A million more are hitting the bottle: Huge swathe of drinkers have increased their alcohol intake to dangerous levels during Covid-19 pandemic, poll shows

  • More than 2.5million people are downing more than 50 units of alcohol a week
  • Rise was recorded across all age groups, but largest increase was in 55 to 64 
  • Harmful drinking is equivalent to 22 pints of beer or five bottles of wine a week  

More than one million drinkers in England have increased their consumption to severely dangerous levels during the pandemic, a poll suggests.

Before lockdown last March, an estimated 3.4 per cent of adults were downing more than 50 units of alcohol a week, the equivalent of around 1,500,000 people.

By December, this had risen to 5.7 per cent, or more than 2,520,000 people, according to analysis of a YouGov poll for Public Health England. 

The biggest jump was recorded in those aged 55-64 but a rise was seen across all groups.

Before lockdown, around 1.5million people were drinking a harmful amount of alcohol each week.

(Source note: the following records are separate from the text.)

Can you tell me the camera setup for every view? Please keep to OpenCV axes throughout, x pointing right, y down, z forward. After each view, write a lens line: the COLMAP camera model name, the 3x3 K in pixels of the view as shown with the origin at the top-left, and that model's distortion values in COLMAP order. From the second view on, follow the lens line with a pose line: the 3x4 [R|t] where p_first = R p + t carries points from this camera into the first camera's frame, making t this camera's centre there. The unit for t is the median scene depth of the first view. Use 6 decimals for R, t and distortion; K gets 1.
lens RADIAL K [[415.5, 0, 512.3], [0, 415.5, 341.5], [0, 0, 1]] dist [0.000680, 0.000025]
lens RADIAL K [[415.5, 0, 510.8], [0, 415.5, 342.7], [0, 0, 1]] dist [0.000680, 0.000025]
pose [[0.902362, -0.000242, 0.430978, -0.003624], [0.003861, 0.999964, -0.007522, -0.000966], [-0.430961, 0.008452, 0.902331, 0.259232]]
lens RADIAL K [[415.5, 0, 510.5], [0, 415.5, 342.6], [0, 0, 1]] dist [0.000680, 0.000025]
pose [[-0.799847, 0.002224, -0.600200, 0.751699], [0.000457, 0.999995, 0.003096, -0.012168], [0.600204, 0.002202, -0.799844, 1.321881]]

As of December, that figure has risen to 2.5million

In this analysis, harmful drinking was defined as 50 or more units of alcohol a week, the equivalent of 22 pints of beer or five bottles of wine.

Tony Rao, Visiting Clinical Research Fellow at King’s College London, analysed the data for the Mail. 

He said the pandemic has driven heavy drinking to ‘alarming’ levels and that the figures were ‘a wake-up call’ on the impact on mental health and existing levels of alcohol abuse.

The data, based on a poll of 5,023 people, suggests in September there were 40,694 extra people in this age group who were dependent compared to pre-lockdown.

But by December this had increased five-fold to 230,605.

The next largest increase was in 65-74-year olds, followed by 35-44-year-olds.

Meanwhile the lowest jump was in 18-24-year-olds.

The increase comes following months of lockdown and social isolation as a result of the coronavirus pandemic.

Mr Rao said: ‘The overall figures are a wake-up call to the impact of the Covid-19 pandemic on mental health and levels of heavy drinking that already existed.

‘Dry January has been an opportunity for many with less heavy drinking patterns to stop and re-consider their drinking but for others, this January has come after months of separation from loved ones and an increasingly uncertain future.

‘Both appear to have driven heavy drinking to alarming levels.’